By Max Fisher, Director of Economics and Government Relations
In response to reports of weather-induced damage to portions of this year’s U.S. soybean crop, the U.S. Department of Agriculture’s Risk Management Agency (RMA) has issued a new Fact Sheet to help affected producers more fully understand the process for filing quality adjustment claims for soybean damage under the federal crop insurance program.
To be eligible for quality adjustment payments, soybeans must grade sample grade or worse. Kernel damage exceeding 8 percent damage is one of the factors that causes soybeans to be sample grade. As referenced in the Fact Sheet, producers should file a notice of loss with their insurance agent within 72 hours of initial discovery of the damage.
According to the U.S. Standards for Soybeans, damaged kernels are defined as: “Soybeans and pieces of soybean that are badly ground-damaged, badly weather-damaged, diseased…mold-damaged…or otherwise materially damaged.”

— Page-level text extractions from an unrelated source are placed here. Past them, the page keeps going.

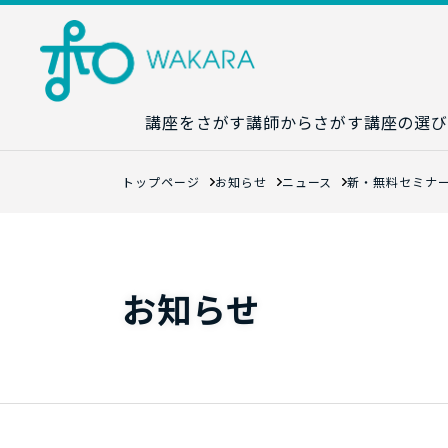
講座をさがす
講師からさがす
講座の選び
講座カレンダ
トップページ
お知らせ
ニュース
新・無料セミナ
生成AI講座マ
統計学講座マ
数字力講座マ
お知らせ
数学講座マッ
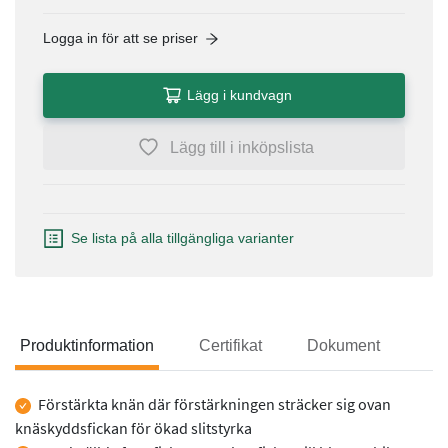
Logga in för att se priser
Lägg i kundvagn
Lägg till i inköpslista
Se lista på alla tillgängliga varianter
Produktinformation
Certifikat
Dokument
Produktinformation
Förstärkta knän där förstärkningen sträcker sig ovan
knäskyddsfickan för ökad slitstyrka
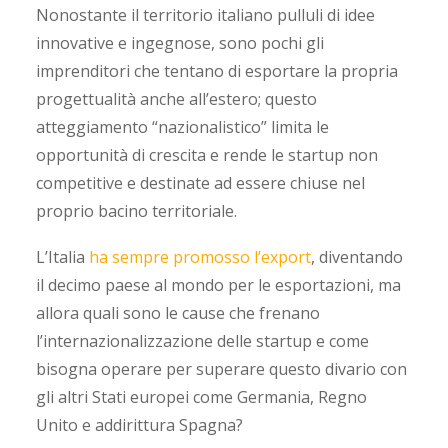
Nonostante il territorio italiano pulluli di idee
innovative e ingegnose, sono pochi gli
imprenditori che tentano di esportare la propria
progettualità anche all’estero; questo
atteggiamento “nazionalistico” limita le
opportunità di crescita e rende le startup non
competitive e destinate ad essere chiuse nel
proprio bacino territoriale.
L’Italia
ha sempre promosso l’export
, diventando
il decimo paese al mondo per le esportazioni, ma
allora quali sono le cause che frenano
l’internazionalizzazione delle startup e come
bisogna operare per superare questo divario con
gli altri Stati europei come Germania, Regno
Unito e addirittura Spagna?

The RMA fact sheet notes that soybeans qualifying for a quality adjustment also may qualify for a “zero market value” if “there are no buyers willing to purchase the damaged production.” RMA advises that the approved crop insurance provider, along with the insured producer, is required to perform “due diligence” to find a market or salvage market for the damaged production. RMA’s fact sheet also states that approved insurance providers can obtain representative samples from the producers’ fields or work with the producer to harvest representative samples from each field to be submitted for quality determinations.